Nous verrons également que cette « guidance intérieure » peut être contrariée si nous avons été malmenés ou mal aimés durant notre enfance. Nous savons avec certitude que le code génétique, notre garantie de naître humain, est influençable (épigénétiquement) de l’extérieur comme nous l’aura démontré « l’enfant sauvage » appelé « Victor » par Jean Itard (1774-1838).

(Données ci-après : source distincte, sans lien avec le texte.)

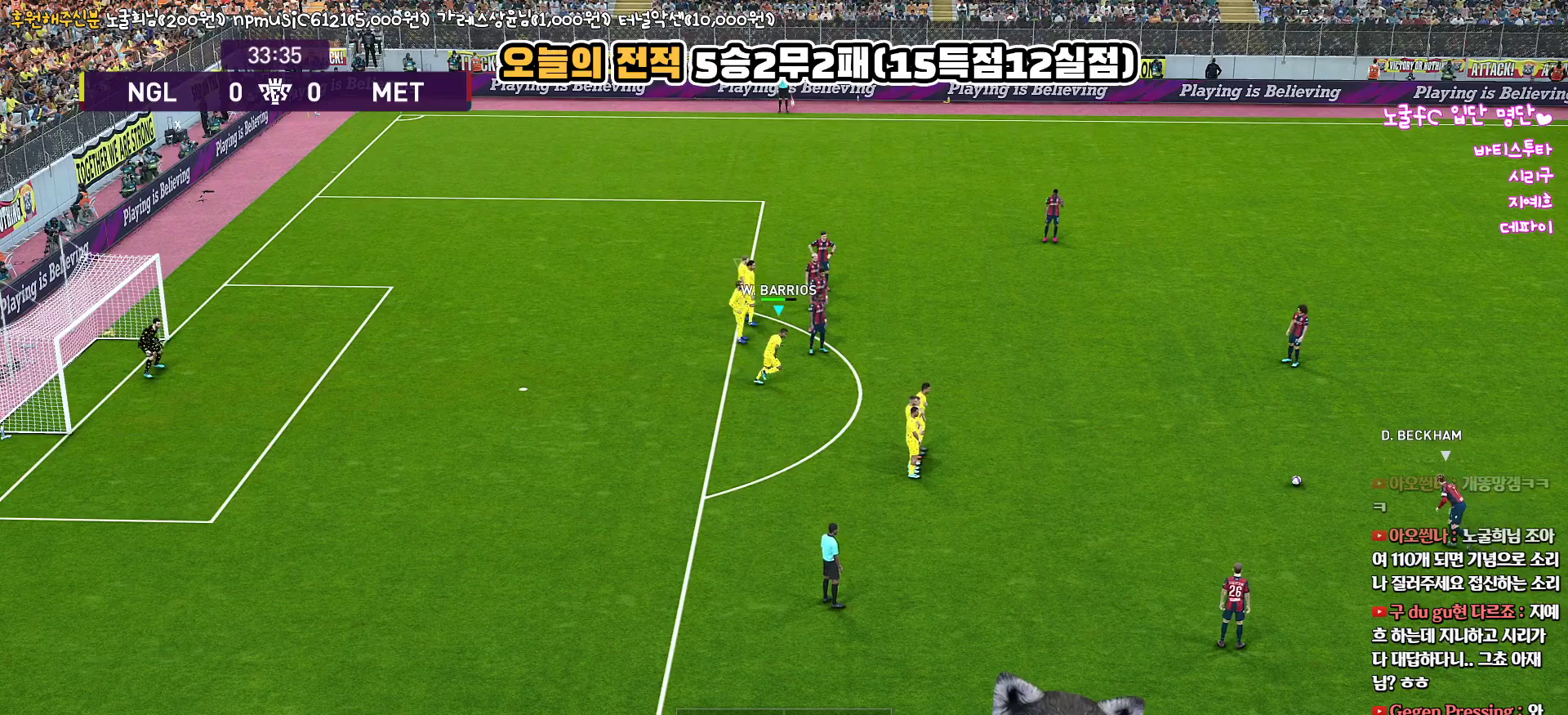
{"buttons": [], "left_stick": "center", "right_stick": "center", "events": []}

Cet enfant recueilli vers 6 ou 7 ans marchait alors à quatre pattes, poussait des cris pour se faire comprendre, grimpait aux arbres pour se protéger. Il se sera adapté à son environnement, une forêt dans le département de l’Aveyron. Etudié par Itard qui s’évertua à le faire parler sans succès, il devint dépressif au point de mourir très jeune au Centre des sourds et muets du 5e arrondissement de Paris. Que de progrès réalisés depuis ! A cette époque n’affirmait-on pas aussi que « le bébé vivait durant sa première année une vie purement végétative » ?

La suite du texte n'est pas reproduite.